• _Page text_:
Search code examples
rweb-scrapingnlp

Remove specific string or blank member from character vector


I am scraping https://www.transparency.org/news/pressreleases/year/2010 to retrieve header and details from each page. But along with header and details a telephone number and a blank string is coming in the retrieved list for every page.

[1] "See our simple, animated definitions of types of corruption and the ways to challenge it."
[2] "Judiciary - Commenting on Justice Bean’s sentencing in the BAE Systems’ Tanzania case, Transparency International UK welcomed the Judge’s stringent remarks concerning BAE Systems’ past conduct."
[3] " "
[4] "+49 30 3438 20 666"

I have tried with following codes but they didn't worked.

html %>% str_remove('+49 30 3438 20 666') %>% str_remove(' ').

How these elements can be removed?


Solution

  • In case you want to drop all lines that start with a + and end with a number:

    dd <- c(
     "See our simple, animated definitions of types of corruption and the ways to challenge it."
    , "Judiciary - Commenting on Justice Bean’s sentencing in the BAE Systems’ Tanzania case, Transparency International UK welcomed the Judge’s stringent remarks concerning BAE Systems’ past conduct."
    ," "
    , "+49 30 3438 20 666")
    
    c <- dd[!grepl("^\\+.*\\d*$",dd)]
    

    You can also use \\s (one empty space) and \\d{2} (2 numbers) to have an exact match, to be on the safe side, if all numbers have the same format. Note that you can also use it in str_remove, with the end result beig an empty string. grep instead returns as logical vector that subsets your string.

    If you want to delete also all empty lines

    dd[!grepl("^\\s*$",dd)]
    

    Note that you can do both at the same time by using "|":

    dd[!grepl("^\\+.*\\d*$|^\\s*$",dd)]
    

    You can get familiar with regex here: https://regex101.com/

• _Work request 1_: Reproduce the passage from the thread on trimming an R character vector, starting at "Search code examples" and ending at "they didn't worked.".
• _Work request 2_: In the thread on trimming an R character vector, why does the solution suggest using \\s and \\d{2} in the pattern? Answer in one to three sentences.

• _Given material_:
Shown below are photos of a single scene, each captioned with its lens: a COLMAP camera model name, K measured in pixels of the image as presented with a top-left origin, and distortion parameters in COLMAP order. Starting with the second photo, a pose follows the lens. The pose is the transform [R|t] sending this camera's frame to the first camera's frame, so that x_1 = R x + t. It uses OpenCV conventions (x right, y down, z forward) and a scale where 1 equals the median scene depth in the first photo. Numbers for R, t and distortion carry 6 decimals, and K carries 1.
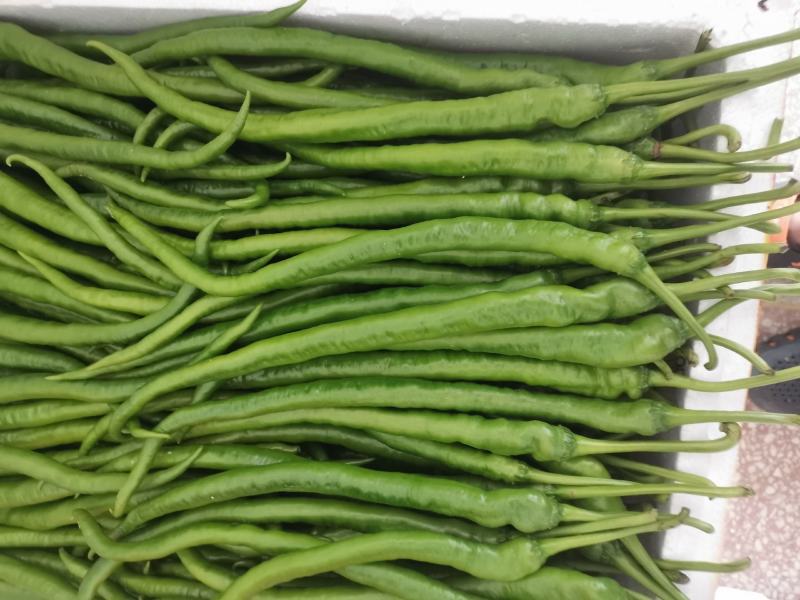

• _Answer area 1_:
Search code examples
rweb-scrapingnlp

Remove specific string or blank member from character vector


I am scraping https://www.transparency.org/news/pressreleases/year/2010 to retrieve header and details from each page. But along with header and details a telephone number and a blank string is coming in the retrieved list for every page.

[1] "See our simple, animated definitions of types of corruption and the ways to challenge it."
[2] "Judiciary - Commenting on Justice Bean’s sentencing in the BAE Systems’ Tanzania case, Transparency International UK welcomed the Judge’s stringent remarks concerning BAE Systems’ past conduct."
[3] " "
[4] "+49 30 3438 20 666"

I have tried with following codes but they didn't worked.

• _Answer area 2_: Using \\s for a single space and \\d{2} for two digits gives an exact match on the telephone number. This is the safer option, provided all the numbers share the same format.